_DESCRIPTION OF THE TASK_: How many of the lines below hold the string "doors"? Say only the number.

_INPUT MATERIAL_:

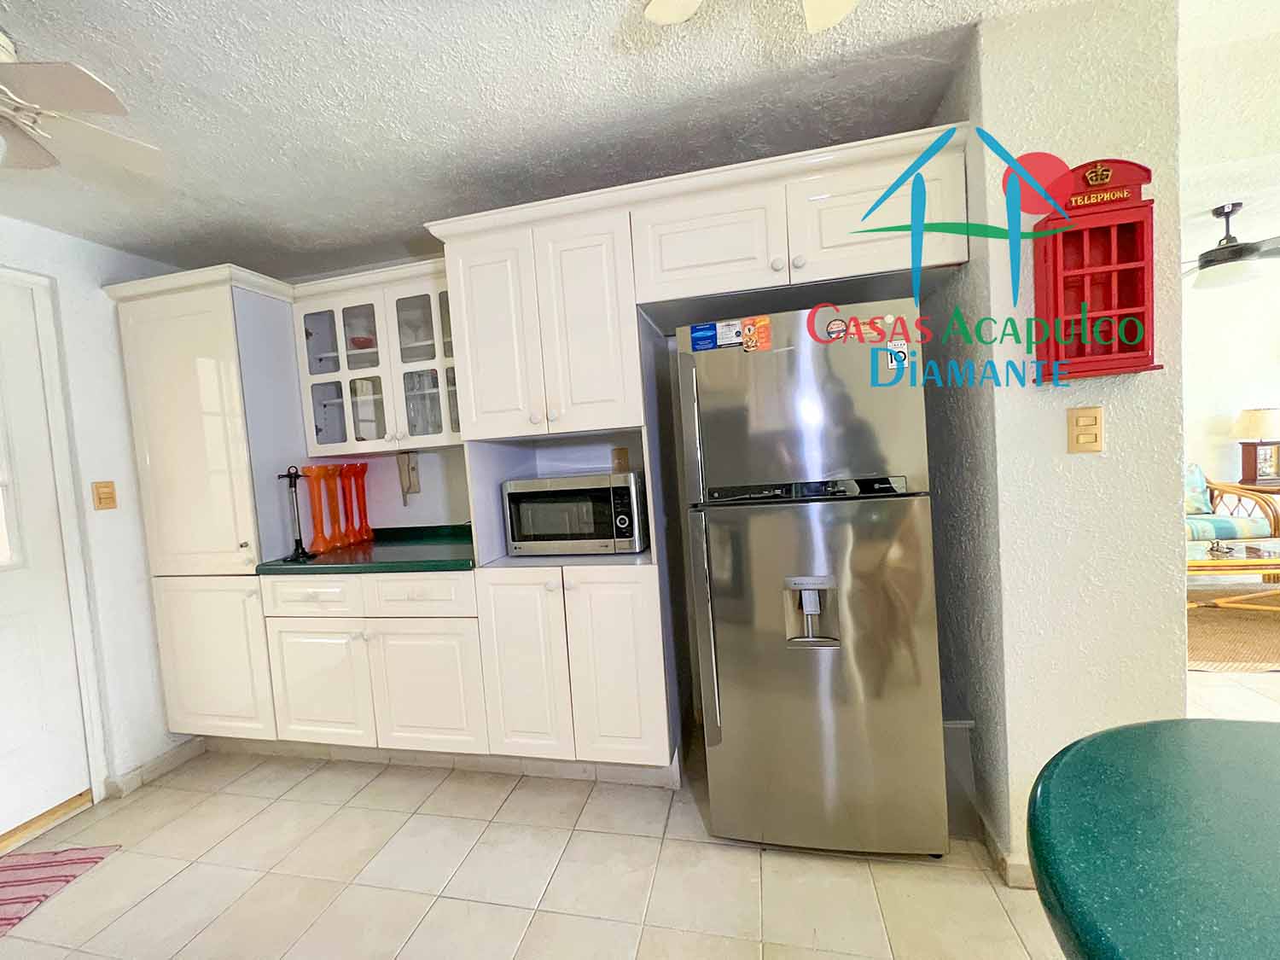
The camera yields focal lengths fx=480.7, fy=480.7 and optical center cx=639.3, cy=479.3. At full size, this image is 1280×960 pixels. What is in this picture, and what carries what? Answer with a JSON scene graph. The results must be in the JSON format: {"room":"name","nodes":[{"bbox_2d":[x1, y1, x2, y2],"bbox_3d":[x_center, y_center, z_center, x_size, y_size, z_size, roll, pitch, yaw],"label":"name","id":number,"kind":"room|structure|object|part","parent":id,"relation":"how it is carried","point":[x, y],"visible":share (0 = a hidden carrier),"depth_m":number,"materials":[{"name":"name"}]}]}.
{"room":"kitchen","nodes":[
{"label":"kitchen","id":0,"kind":"room"},
{"bbox_2d":[0,211,190,816],"bbox_3d":[-2.657,0.242,0.829,0.146,2.394,4.213,-3,3,12],"label":"left wall","id":1,"kind":"structure","parent":0,"point":[107,316],"depth_m":2.07,"materials":[{"name":"white paint"}]},
{"bbox_2d":[0,270,91,843],"bbox_3d":[-2.445,0.334,1.525,0.108,2.072,0.891,-3,3,12],"label":"door","id":2,"kind":"structure","parent":1,"relation":"in","point":[1,603],"depth_m":1.87,"materials":[{"name":"white paint"}]},
{"bbox_2d":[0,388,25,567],"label":"door window","id":3,"kind":"structure","parent":2,"relation":"in","point":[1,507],"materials":[{"name":"white glass"}]},
{"bbox_2d":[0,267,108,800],"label":"door frame","id":4,"kind":"structure","parent":1,"relation":"attached to","point":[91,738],"depth_m":1.94,"materials":[{"name":"white paint"}]},
{"bbox_2d":[91,480,117,510],"bbox_3d":[-2.293,0.066,2.064,0.014,0.118,0.072,-3,3,12],"label":"light switch","id":5,"kind":"object","parent":1,"relation":"attached to","point":[107,493],"visible":0.98,"depth_m":2.06,"materials":[{"name":"beige plastic"}]},
{"bbox_2d":[104,737,203,797],"bbox_3d":[-2.188,1.295,2.178,0.017,0.084,0.628,-3,3,12],"label":"baseboard","id":6,"kind":"structure","parent":1,"relation":"attached to","point":[147,767],"depth_m":2.16,"materials":[{"name":"beige tile"}]},
{"bbox_2d":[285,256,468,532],"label":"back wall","id":7,"kind":"structure","parent":0,"point":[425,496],"depth_m":2.61,"materials":[{"name":"white paint"}]},
{"bbox_2d":[290,256,459,451],"bbox_3d":[-1.145,-0.544,2.354,0.885,0.778,0.373,-3,3,12],"label":"glass cabinet","id":8,"kind":"object","parent":7,"relation":"attached to","point":[372,369],"visible":0.72,"depth_m":2.24,"materials":[{"name":"white glass"}]},
{"bbox_2d":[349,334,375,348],"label":"red bowl","id":9,"kind":"object","parent":8,"relation":"in","point":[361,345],"visible":0.47,"depth_m":2.39,"materials":[{"name":"red"}]},
{"bbox_2d":[396,451,420,500],"bbox_3d":[-1.203,-0.015,2.507,0.105,0.271,0.049,-3,3,12],"label":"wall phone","id":10,"kind":"object","parent":7,"relation":"attached to","point":[409,477],"visible":0.99,"depth_m":2.51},
{"bbox_2d":[0,0,1249,282],"bbox_3d":[0.953,-1.244,0.845,8.258,0.103,6.015,-3,3,12],"label":"ceiling","id":11,"kind":"structure","parent":0,"point":[14,3],"depth_m":1.45,"materials":[{"name":"white paint"}]},
{"bbox_2d":[0,27,162,175],"bbox_3d":[-1.658,-0.858,1.077,0.828,0.381,0.815,-6,4,-34],"label":"ceiling fan","id":12,"kind":"object","parent":11,"relation":"hanging from","point":[89,103],"visible":0.99,"depth_m":1.17,"materials":[{"name":"white"}]},
{"bbox_2d":[643,0,859,32],"bbox_3d":[0.258,-1.013,0.653,0.818,0.306,0.826,-6,4,-31],"label":"ceiling fan","id":13,"kind":"object","parent":11,"relation":"attached to","point":[820,22],"visible":0.97,"depth_m":1.01,"materials":[{"name":"white"}]},
{"bbox_2d":[1184,202,1279,290],"bbox_3d":[3.318,-1.310,2.688,1.091,0.379,1.055,-3,3,12],"label":"ceiling fan","id":14,"kind":"object","parent":11,"relation":"hanging from","point":[1220,256],"visible":0.96,"depth_m":2.61,"materials":[{"name":"metal"}]},
{"bbox_2d":[0,634,1279,959],"bbox_3d":[2.034,1.110,1.412,9.358,0.078,7.217,-3,3,12],"label":"floor","id":15,"kind":"structure","parent":0,"point":[181,883],"depth_m":1.50,"materials":[{"name":"beige tile"}]},
{"bbox_2d":[0,843,121,936],"bbox_3d":[-2.163,1.375,1.367,0.579,0.009,0.788,-4,3,-1],"label":"striped rug","id":16,"kind":"object","parent":15,"relation":"on","point":[14,869],"visible":0.99,"depth_m":1.63,"materials":[{"name":"carpet"}]},
{"bbox_2d":[107,261,304,755],"bbox_3d":[-1.940,0.208,2.381,0.602,2.165,0.561,-3,3,12],"label":"tall cabinet","id":17,"kind":"object","parent":15,"relation":"on","point":[218,353],"visible":0.7,"depth_m":2.14,"materials":[{"name":"white paint"}]},
{"bbox_3d":[-1.934,0.831,2.173,0.534,0.706,0.081,-3,3,12],"label":"lower cabinet door","id":18,"kind":"part","parent":17,"relation":"part of","materials":[{"name":"white paint"}]},
{"bbox_2d":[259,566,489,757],"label":"base cabinet","id":19,"kind":"object","parent":15,"relation":"on","point":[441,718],"visible":0.78,"depth_m":1.99,"materials":[{"name":"white paint"}]},
{"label":"drawer","id":20,"kind":"part","parent":19,"relation":"part of","materials":[{"name":"white paint"}]},
{"bbox_3d":[-1.381,0.889,2.060,0.419,0.506,0.058,-3,3,12],"label":"cabinet door","id":21,"kind":"part","parent":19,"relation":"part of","materials":[{"name":"white paint"}]},
{"bbox_2d":[254,523,478,575],"bbox_3d":[-1.101,0.324,2.273,1.109,0.080,0.671,-3,3,12],"label":"green countertop","id":22,"kind":"structure","parent":19,"relation":"on","point":[322,563],"depth_m":2.06,"materials":[{"name":"green"}]},
{"bbox_2d":[279,465,314,561],"bbox_3d":[-1.523,0.145,2.127,0.121,0.409,0.120,-3,3,12],"label":"paper towel holder","id":23,"kind":"object","parent":22,"relation":"on","point":[303,552],"visible":1,"depth_m":2.12,"materials":[{"name":"black metal"}]},
{"bbox_2d":[302,465,333,554],"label":"vase","id":24,"kind":"object","parent":22,"relation":"on","point":[319,541],"visible":0.99,"depth_m":2.21,"materials":[{"name":"glass"}]},
{"bbox_2d":[326,463,351,547],"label":"vase","id":25,"kind":"object","parent":22,"relation":"on","point":[340,538],"visible":0.96,"depth_m":2.31,"materials":[{"name":"orange glass"}]},
{"bbox_2d":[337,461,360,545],"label":"vase","id":26,"kind":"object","parent":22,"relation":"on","point":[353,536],"visible":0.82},
{"bbox_2d":[348,461,374,542],"bbox_3d":[-1.436,0.121,2.481,0.089,0.391,0.091,-3,3,12],"label":"vase","id":27,"kind":"object","parent":22,"relation":"on","point":[364,501],"visible":0.96,"depth_m":2.47,"materials":[{"name":"red glass"}]},
{"bbox_3d":[-0.897,0.469,1.931,0.415,0.155,0.050,-3,3,12],"label":"drawer","id":28,"kind":"part","parent":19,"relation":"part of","materials":[{"name":"white paint"}]},
{"bbox_3d":[-0.874,0.868,1.962,0.418,0.524,0.078,-3,3,12],"label":"cabinet door","id":29,"kind":"part","parent":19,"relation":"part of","materials":[{"name":"white paint"}]},
{"bbox_2d":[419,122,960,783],"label":"tall cabinet","id":30,"kind":"object","parent":15,"relation":"on","point":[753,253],"visible":0.82,"depth_m":1.98,"materials":[{"name":"white paint"}]},
{"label":"cabinet door","id":31,"kind":"part","parent":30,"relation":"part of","materials":[{"name":"white paint"}]},
{"bbox_3d":[-0.398,-0.617,2.050,0.764,0.853,0.440,-3,3,12],"label":"upper cabinet doors","id":32,"kind":"part","parent":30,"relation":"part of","materials":[{"name":"white paint"}]},
{"bbox_3d":[-0.289,0.776,2.066,0.777,0.822,0.385,-3,3,12],"label":"lower cabinet doors","id":33,"kind":"part","parent":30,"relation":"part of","materials":[{"name":"white paint"}]},
{"bbox_2d":[503,471,648,554],"bbox_3d":[-0.245,0.135,2.044,0.531,0.311,0.388,-3,3,12],"label":"microwave","id":34,"kind":"object","parent":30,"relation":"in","point":[533,493],"visible":0.98,"depth_m":1.88,"materials":[{"name":"silver metal"}]},
{"bbox_2d":[610,447,629,471],"bbox_3d":[-0.091,-0.087,2.215,0.070,0.117,0.011,-3,3,12],"label":"wall outlet","id":35,"kind":"object","parent":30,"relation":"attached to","point":[619,458],"visible":0.95,"depth_m":2.21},
{"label":"cabinet door","id":36,"kind":"part","parent":30,"relation":"part of","materials":[{"name":"white paint"}]},
{"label":"cabinet door","id":37,"kind":"part","parent":30,"relation":"part of","materials":[{"name":"white paint"}]},
{"bbox_2d":[674,299,950,857],"bbox_3d":[0.575,0.324,1.763,0.684,1.673,0.743,-3,3,12],"label":"refrigerator","id":38,"kind":"object","parent":15,"relation":"on","point":[775,598],"visible":1,"depth_m":1.44,"materials":[{"name":"silver metal"}]},
{"bbox_2d":[690,322,718,351],"bbox_3d":[0.208,-0.462,1.557,0.072,0.074,0.010,-3,3,12],"label":"blue magnet","id":39,"kind":"object","parent":38,"relation":"attached to","point":[708,334],"visible":0.99,"depth_m":1.55,"materials":[{"name":"blue"}]},
{"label":"refrigerator handle","id":40,"kind":"part","parent":38,"relation":"part of","materials":[{"name":"silver metal"}]},
{"bbox_2d":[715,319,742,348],"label":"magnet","id":41,"kind":"object","parent":38,"relation":"attached to","point":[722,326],"visible":0.99,"depth_m":1.52,"materials":[{"name":"white"}]},
{"bbox_2d":[742,314,772,352],"bbox_3d":[0.363,-0.452,1.498,0.076,0.100,0.024,-3,3,12],"label":"magnet","id":42,"kind":"object","parent":38,"relation":"attached to","point":[764,329],"visible":0.99,"depth_m":1.49,"materials":[{"name":"orange"}]},
{"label":"freezer door","id":43,"kind":"part","parent":38,"relation":"part of","materials":[{"name":"silver metal"}]},
{"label":"door","id":44,"kind":"part","parent":38,"relation":"part of","materials":[{"name":"silver metal"}]},
{"bbox_2d":[825,316,848,341],"bbox_3d":[0.583,-0.446,1.420,0.059,0.063,0.011,-3,3,12],"label":"magnet","id":45,"kind":"object","parent":38,"relation":"attached to","point":[833,332],"visible":0.99,"depth_m":1.42},
{"bbox_2d":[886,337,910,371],"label":"magnet","id":46,"kind":"object","parent":38,"relation":"attached to","point":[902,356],"visible":0.98,"depth_m":1.39,"materials":[{"name":"white"}]},
{"bbox_2d":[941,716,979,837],"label":"trash can","id":47,"kind":"object","parent":15,"relation":"on","point":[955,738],"visible":0.33,"depth_m":1.55,"materials":[{"name":"plastic"}]},
{"bbox_2d":[1026,718,1279,959],"bbox_3d":[0.890,0.800,0.347,0.925,0.840,0.903,-3,3,12],"label":"table","id":48,"kind":"object","parent":15,"relation":"on","point":[1037,856],"visible":1,"depth_m":0.53,"materials":[{"name":"teal"}]},
{"bbox_2d":[1184,462,1278,544],"bbox_3d":[3.969,0.353,3.889,1.553,0.862,0.904,-3,3,12],"label":"sofa","id":49,"kind":"object","parent":15,"relation":"on","point":[1214,533],"visible":0.28,"depth_m":3.56,"materials":[{"name":"multicoloured fabric"}]},
{"bbox_2d":[1184,463,1213,514],"bbox_3d":[4.392,0.083,3.970,0.478,0.405,0.198,-3,3,12],"label":"throw pillow","id":50,"kind":"object","parent":49,"relation":"on","point":[1199,503],"visible":0.41,"depth_m":3.87,"materials":[{"name":"fabric"}]},
{"bbox_2d":[1187,593,1279,672],"bbox_3d":[3.652,0.875,3.026,2.160,0.011,1.739,-3,3,12],"label":"rug","id":51,"kind":"object","parent":15,"relation":"on","point":[1209,654],"visible":0.59,"depth_m":2.76,"materials":[{"name":"wicker"}]},
{"bbox_2d":[1186,538,1279,610],"bbox_3d":[3.743,0.630,3.128,1.375,0.416,0.714,-3,3,12],"label":"coffee table","id":52,"kind":"object","parent":51,"relation":"on","point":[1212,563],"visible":0.56,"depth_m":2.92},
{"bbox_2d":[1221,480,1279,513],"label":"side table","id":53,"kind":"object","parent":15,"relation":"on","point":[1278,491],"visible":0.38,"depth_m":3.88,"materials":[{"name":"brown wood"}]},
{"bbox_2d":[1233,407,1279,487],"bbox_3d":[5.017,-0.264,3.871,0.329,0.647,0.327,-3,3,12],"label":"table lamp","id":54,"kind":"object","parent":53,"relation":"on","point":[1254,421],"visible":0.99,"depth_m":3.83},
{"bbox_2d":[919,0,1189,885],"bbox_3d":[1.301,-0.065,1.727,0.419,2.392,0.895,-3,3,12],"label":"right wall","id":55,"kind":"structure","parent":0,"point":[1061,418],"depth_m":1.31,"materials":[{"name":"paint"}]},
{"bbox_2d":[974,808,1035,889],"bbox_3d":[1.348,1.097,1.531,0.558,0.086,0.564,-3,3,12],"label":"baseboard","id":56,"kind":"structure","parent":55,"relation":"attached to","point":[1005,864],"depth_m":1.40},
{"bbox_2d":[1066,405,1104,453],"bbox_3d":[1.171,-0.130,1.262,0.072,0.118,0.013,-3,3,12],"label":"light switch","id":57,"kind":"object","parent":55,"relation":"attached to","point":[1090,433],"visible":0.98,"depth_m":1.26,"materials":[{"name":"plastic"}]},
{"bbox_2d":[1031,157,1158,380],"bbox_3d":[1.150,-0.530,1.225,0.241,0.547,0.118,-3,3,12],"label":"wall cabinet","id":58,"kind":"object","parent":55,"relation":"attached to","point":[1056,286],"visible":0.98,"depth_m":1.21,"materials":[{"name":"red wood"}]},
{"bbox_2d":[1180,247,1279,517],"bbox_3d":[5.015,-0.515,4.265,4.819,2.459,0.138,-3,3,12],"label":"living room wall","id":59,"kind":"structure","parent":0,"point":[1207,415],"depth_m":4.16,"materials":[{"name":"white paint"}]}
]}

_SOLUTION TO THE PROBLEM_: 2